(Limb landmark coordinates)
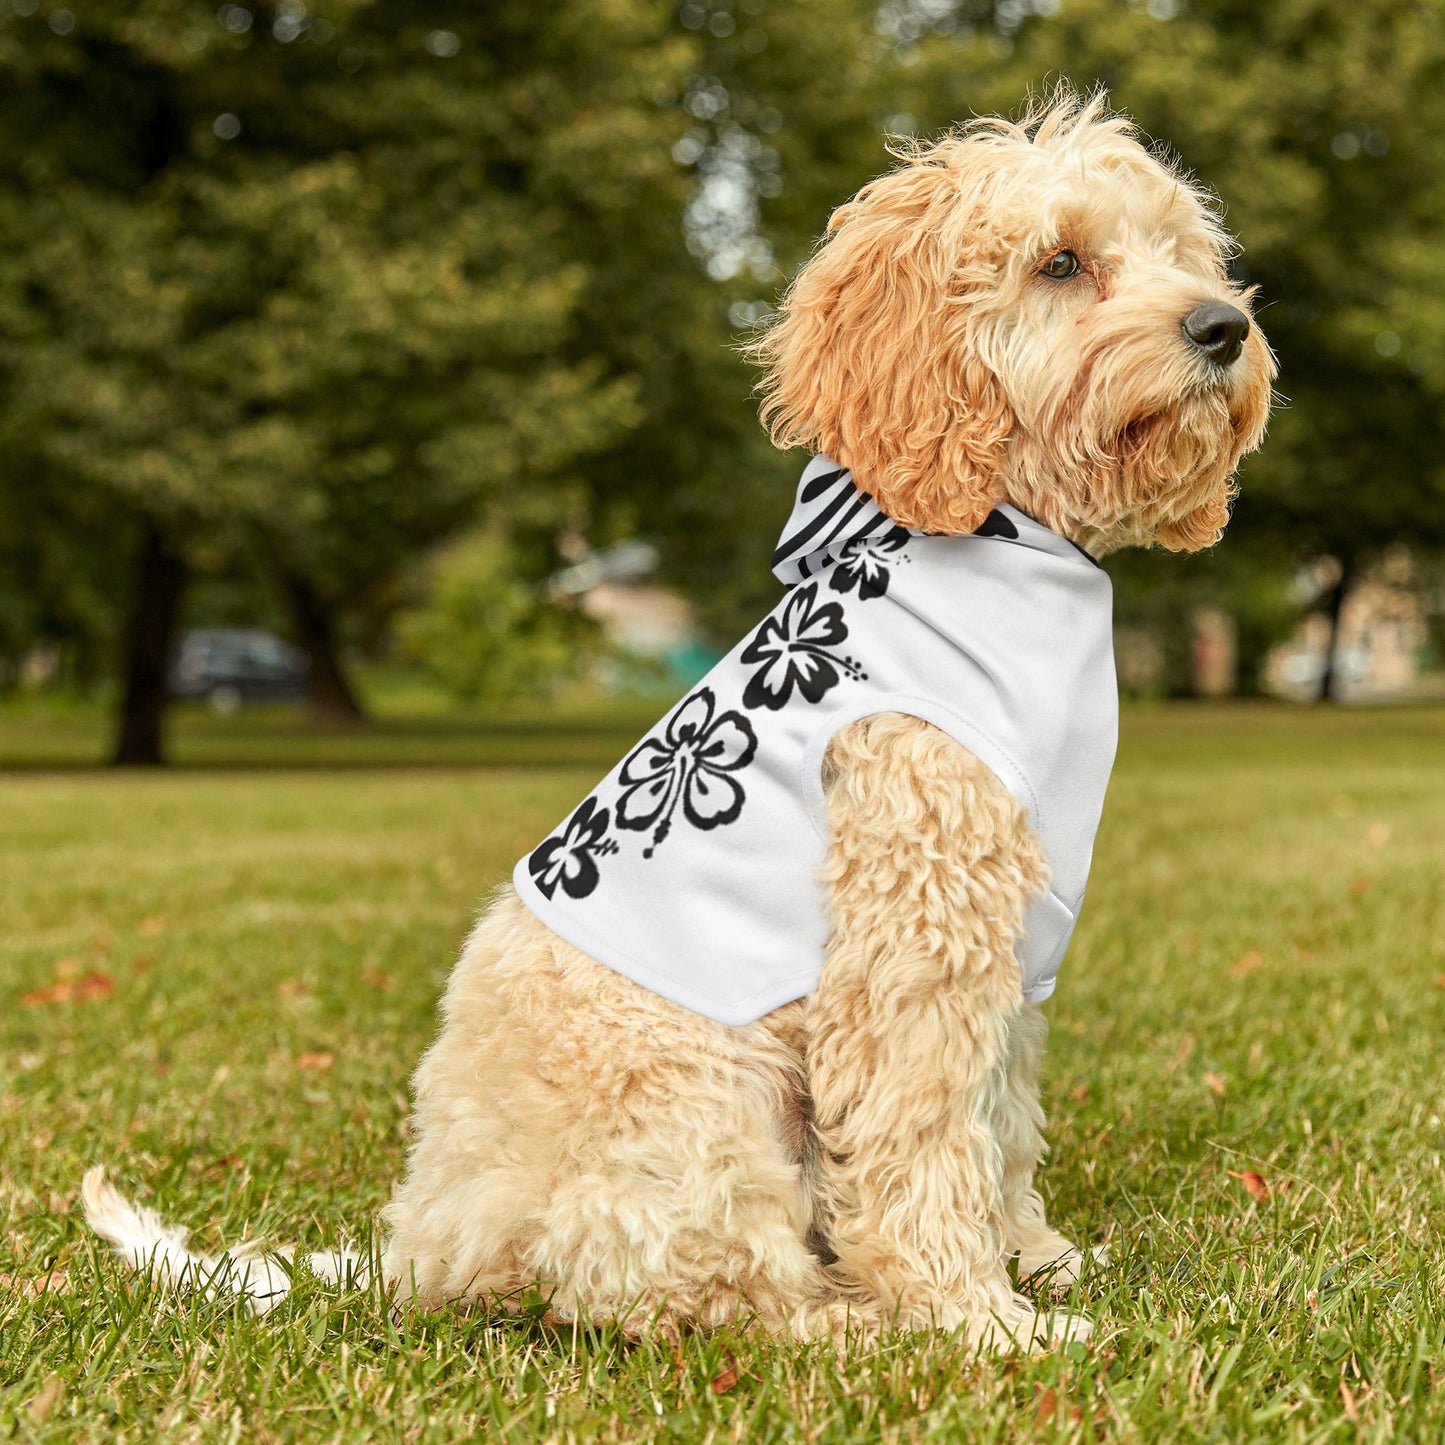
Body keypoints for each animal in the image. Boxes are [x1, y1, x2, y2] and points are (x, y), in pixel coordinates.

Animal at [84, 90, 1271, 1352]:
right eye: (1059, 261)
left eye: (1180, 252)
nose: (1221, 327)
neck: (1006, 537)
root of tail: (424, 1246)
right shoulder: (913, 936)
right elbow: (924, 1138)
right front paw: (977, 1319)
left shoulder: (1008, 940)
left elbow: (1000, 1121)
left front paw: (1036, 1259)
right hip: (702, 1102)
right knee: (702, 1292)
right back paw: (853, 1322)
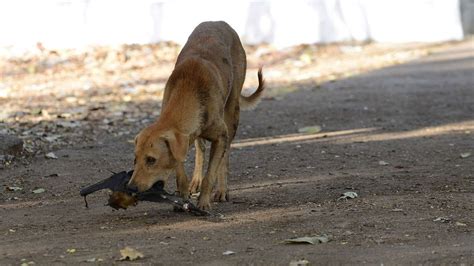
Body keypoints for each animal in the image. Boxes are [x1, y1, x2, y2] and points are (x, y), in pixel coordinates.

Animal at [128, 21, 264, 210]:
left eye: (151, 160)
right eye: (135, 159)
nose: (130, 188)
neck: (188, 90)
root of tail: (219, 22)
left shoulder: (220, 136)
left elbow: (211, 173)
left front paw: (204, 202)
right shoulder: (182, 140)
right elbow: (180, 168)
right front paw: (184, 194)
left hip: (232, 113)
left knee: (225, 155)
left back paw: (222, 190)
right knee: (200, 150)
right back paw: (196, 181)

--

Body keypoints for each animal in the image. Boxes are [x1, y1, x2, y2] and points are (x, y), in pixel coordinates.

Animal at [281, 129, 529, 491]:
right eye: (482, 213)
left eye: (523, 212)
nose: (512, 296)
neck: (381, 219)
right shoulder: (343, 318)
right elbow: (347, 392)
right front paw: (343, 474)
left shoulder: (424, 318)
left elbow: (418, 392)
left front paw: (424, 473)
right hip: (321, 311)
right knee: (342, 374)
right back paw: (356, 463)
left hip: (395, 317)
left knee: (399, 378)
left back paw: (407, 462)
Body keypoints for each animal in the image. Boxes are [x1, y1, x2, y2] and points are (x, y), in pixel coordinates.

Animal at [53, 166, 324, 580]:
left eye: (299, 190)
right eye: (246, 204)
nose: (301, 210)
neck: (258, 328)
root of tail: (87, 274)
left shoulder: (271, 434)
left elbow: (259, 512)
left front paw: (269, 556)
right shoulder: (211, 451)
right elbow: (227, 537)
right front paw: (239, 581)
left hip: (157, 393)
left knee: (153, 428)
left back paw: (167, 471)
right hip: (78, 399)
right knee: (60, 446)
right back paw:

— What you need to do —
Scan the lines above for the word "root", then copy each line that has it.

— Result of the task —
root of tail: (424, 1246)
root of tail: (219, 22)
root of tail: (87, 274)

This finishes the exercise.